Selçuk, salgın döneminde meslek liselerinin kısa sürede dijital solunum cihazı, maske ve siperlik üretimi gerçekleştirdiğini, bunun onların üretim kapasitesinin olduğunu gösterdiğini ifade etti. Meslek liselerinin üretimin alanlarına dönüştürülmesi gerektiğini vurgulayan Selçuk, bunun sadece kitaptan okuyarak yapılamayacağına dikkati çekti.
"Mesleki eğitim konusunda en çok öğretmen eğitimi yapan ülkeyiz"
Bakan Selçuk, Türkiye'de ahşap oyuncak konusunda ciddi bir ithalatın olduğunu gözlemlediklerini, bu kapsamda yerli ahşap oyuncak sektörünün oluşmasına öncülük ettiklerini belirterek, "Dedik ki 'Bizde ahşap var ama okulu yok. Hemen 4 yerde okul açtık. 'Biz bunu burada üretiriz ve kendimize özgü tasarımlar yaparız.' dedik. Bunu da yaptık, şimdi artık ihracata başlıyoruz." diye konuştu. Faydalı model ve patent konusunda ciddi manada eğitim verdiklerini anlatan Selçuk, meslek okullarındaki öğretmenlerin tamamının kendi alanlarındaki sektör temsilcileri tarafından eğitime alındığını söyledi.

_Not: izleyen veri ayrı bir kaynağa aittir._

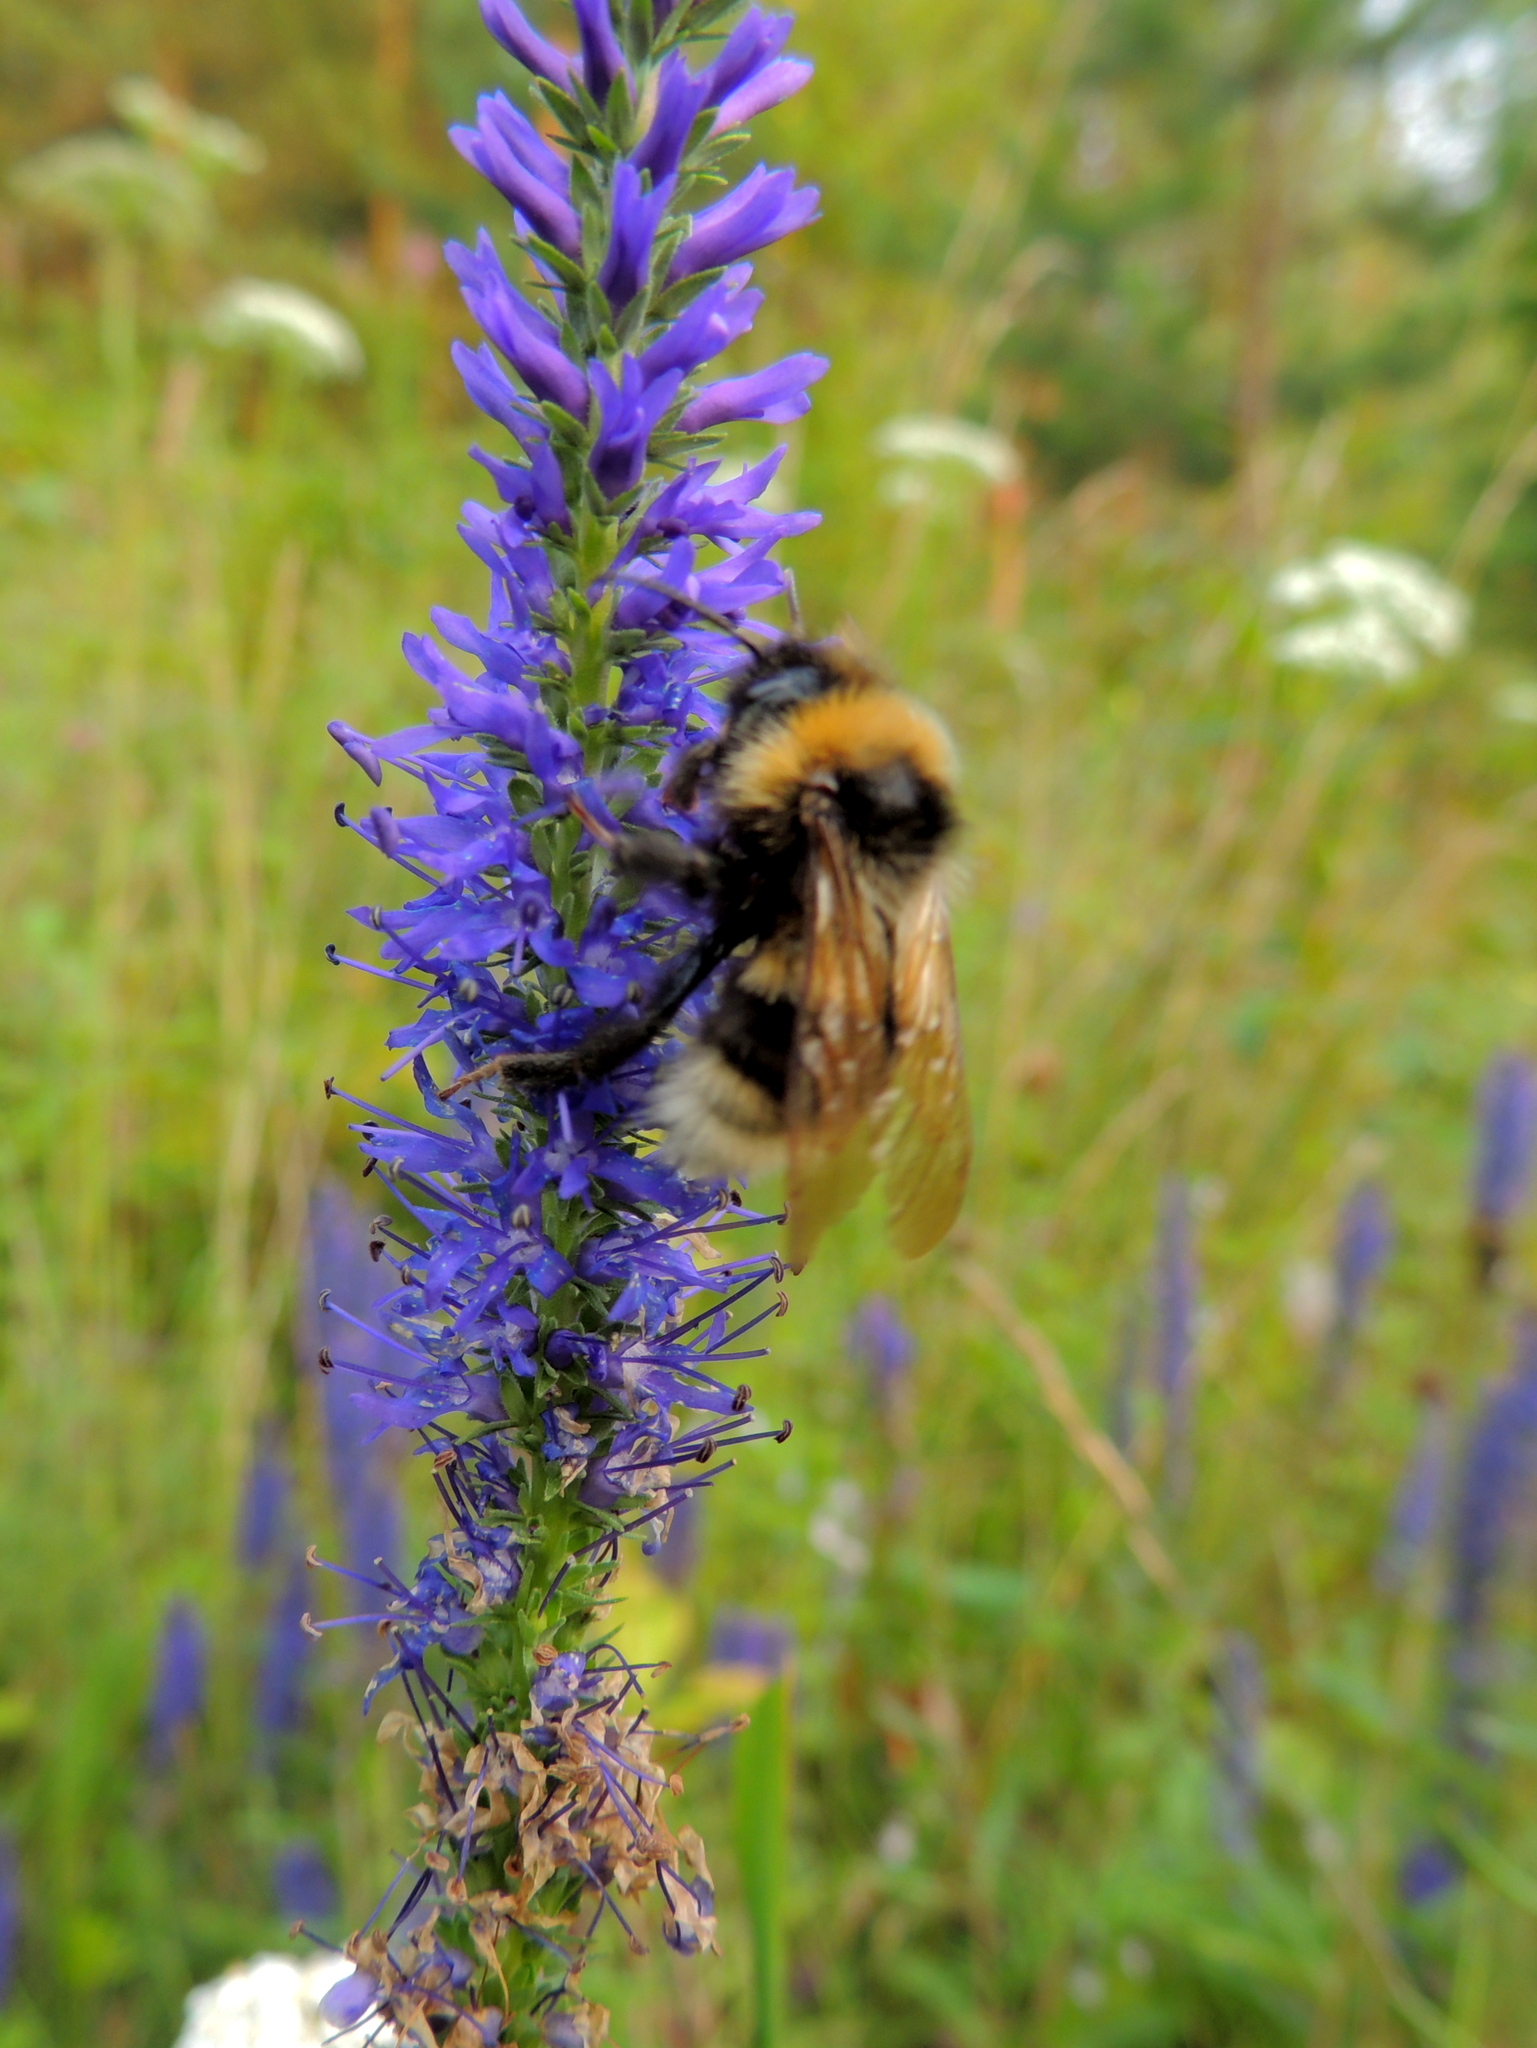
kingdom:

Öğrencilere hayatın ve sektörün ihtiyacı olan eğitimin verilmemesi halinde istihdamla ilgili bir tıkanıklık oluştuğuna değinen Selçuk, konuşmasını şöyle tamamladı:
"(Meslek Liseleri) Buradan mezun olan yüz binlerce insan sürekli işsiz kalınca, kültür burada bir kırılma yaşıyor. Diyor ki, 'Artık bunlar işe giremiyor, dolayısıyla meslek lisesi işe yaramaz'. Bu kültürü dönüştürmenin yolu da kırıldığı yerden başlamak. 'Siz buradan mezun olduğunuzda iş önceliğiniz olacak.' denildiğinde kültür değişiveriyor birden. Türkiye'de şu an itibarıyla 332 bağımsız ve 295 meslek lisesi bünyesinde toplam 627 okul ve kurumda mesleki eğitim programımız var. Bizim eğitim ve ekonomi dememizin sebebi bu. Bütün bu bin okulu bir demokratikleştirme projesi aynı zamanda. Bu okullarımıza dijital tasarım beceri atölyelerini koyma, bahçesine spor merkezlerini koyma... Çocuğun yaşam sahnesini dönüştürmek istiyoruz ve onları büyük yazarlarla, müzisyenlerle buluşturmak, yani kültürel olarak bir dönüşümü de tetiklemek istiyoruz. Onun ötesinde de tabii bu bir fırsat adaleti sağlıyor. Mesela 8 bin 200 civarında tasarım beceri atölyesi açtık 1 senede, bunların tamamını sosyoekonomik olarak daha düşük seviyedeki bölgelerimize açtık. Niye? Baz oluşturmak için yaptık."